Today we’d like to introduce you to Vicky Zhang.

Vicky Zhang

Hi Vicky, we’d love for you to start by introducing yourself.
I’m a girl from a South East China Coastal City, Shenzhen. I’m now pursuing an animation BFA degree at the USC School of Cinematic Art and working to be a brilliant storyteller, director, and artist.

Coming from this city that represents Chinese cultural fusion, a miniature of every community, lifestyle, and class, I was nurtured with the passion to pursue challenging, controversial, profound ideas, lifestyles, and stories. This passion led me to LA, a bigger place for people from all cultural backgrounds to mingle and exchange their views.

Growing up, I was not a talkative child. My way of communication is through paintings. I can’t remember the first time I picked up a crayon and doodled on sketch paper, but my love for art grounded since I was in kindergarten. Later, once literate, I fell in love with comics. Fantasy world, imaginative characters, break-taking storylines, those were things I grew up with. I didn’t talk a lot during my school days, said my mom, the patchy comic figures I drew on notebooks seemed to be saying everything I wanted to say.

Then came my cinephilia phase. I can’t remember when I fanatically fell in love with moving pictures, but like comics, they are just different ways of visual storytelling, aren’t they? I never intentionally pushed myself into this industry, even after years of dedication to my “valuable” spare time doing nothing but going to theaters. However, as if everything lined up, animation found me. The year of my college application, I was frustrated. Although as artsy as I put myself before, I did not come from any art-related education background. Due to outstanding academic reports, I followed along with the traditional Chinese academic education until high school. I got into the best school in my city, but once I was in this Ivy tower, surrounded by the cream of society, I knew I wanted to do something else. It is a hard time to squeeze my way out. I’m not only at war with pressures from the traditional Chinese family values, the elitism of my cohort, and the unrecognition from tutors, but even myself. It’s all rusty to remember what supports me to finally get on this track. Still, the love for pure stories, the emotions, cultures, and powers behind them, and the alchemy of composing them onto a big screen was definitely eternally pushing me.

Looking back on my art journey, the driving force of creation seems to be constant resistance. I want to use my creative way to speak for and represent myself. Now, coming to this larger platform and gaining numerous chances to freely create and tell stories, I wish to keep this enthusiasm and be able to represent those whose voices haven’t been heard.

Would you say it’s been a smooth road, and if not what are some of the biggest challenges you’ve faced along the way?

Excerpt from a data file:
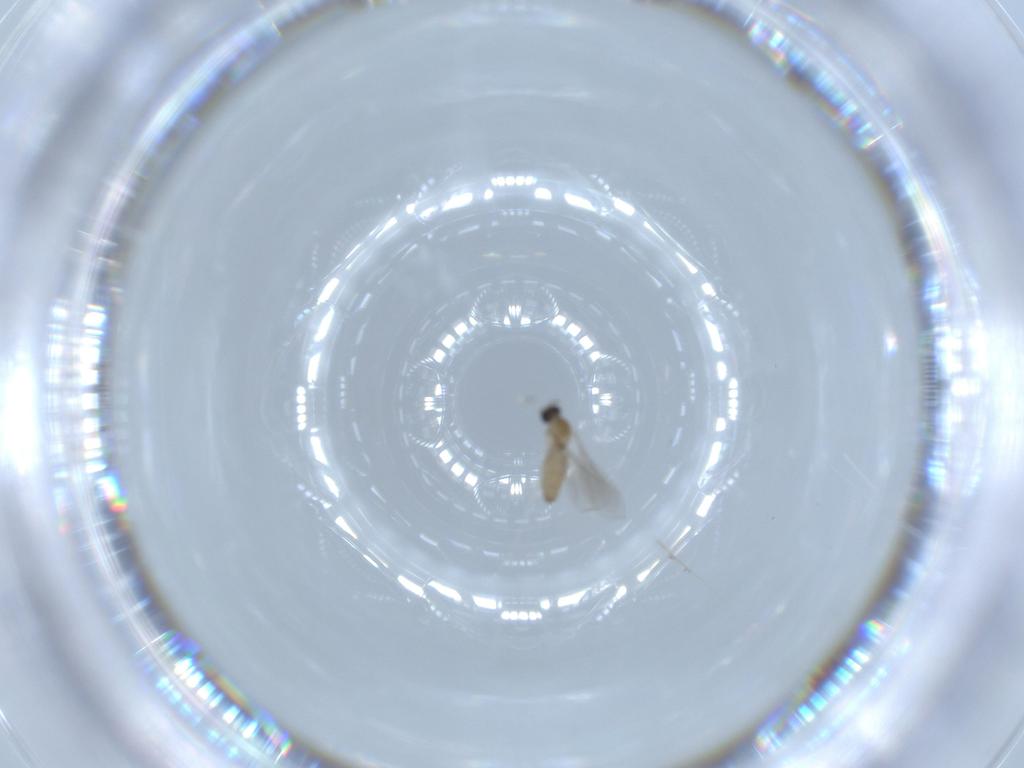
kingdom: Animalia
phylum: Arthropoda
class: Insecta
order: Diptera
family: Cecidomyiidae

## Given problem
Can you carry the interview with Vicky Zhang further, picking up right after its final line? These items were taken from a separate source.

## Answer to this task
At an early age, the major obstacle to my creation was unrecognition from my surroundings. I believe it’s a cliche Chinese kids’ story, and that collectiveness made it even more worth telling. During intensive school days, I can only squeeze in time to art studios to do art on the side. My surroundings also show contempt for art students. At home, even family members can’t be at your back. You can say this background formed a girl who dislikes any kind of unreflective status quo and is eager to aim for the truth by learning, creating, and telling.

Thanks – so what else should our readers know about your work and what you’re currently focused on?
My earlier art focused on pure self-expression. When I first started to mimic artists like Salvador Dali and Egon Schiele, it almost felt like a glimpse of a different world. I did a lot of mixed media and installations throughout high school. You may think I am prone to the abstractive experimental style, while too bad that I’m also always a rational thinker, which forces me I spend a ton of time pondering the balance of self-expression and representing reality. I do like to make sense and meanings out of things. I involuntarily fell into the mode of doing thorough research on the topic I wanted to touch on, which gave my earlier work a quirky texture of magic realism, which I’m quite proud of.

Moving on to more story-based arts, when I got into a cinematic school, I also wanted to incorporate this style into my works. I love colorful fantasy character designs and world buildings, which always give people around me the impression of cuteness and delight. However, I never intended to build a world that allows the audience to escape from reality.

Is there something surprising that you feel even people who know you might not know about?
I’m also a passionate dancer. I love body movement and the art of exploring control of your body. For me, I see dancing as a different way of telling. Not only there are “animation” and “storytelling” styles in dance, but going deep into connection with my body always gives me a new way to look at the world around me.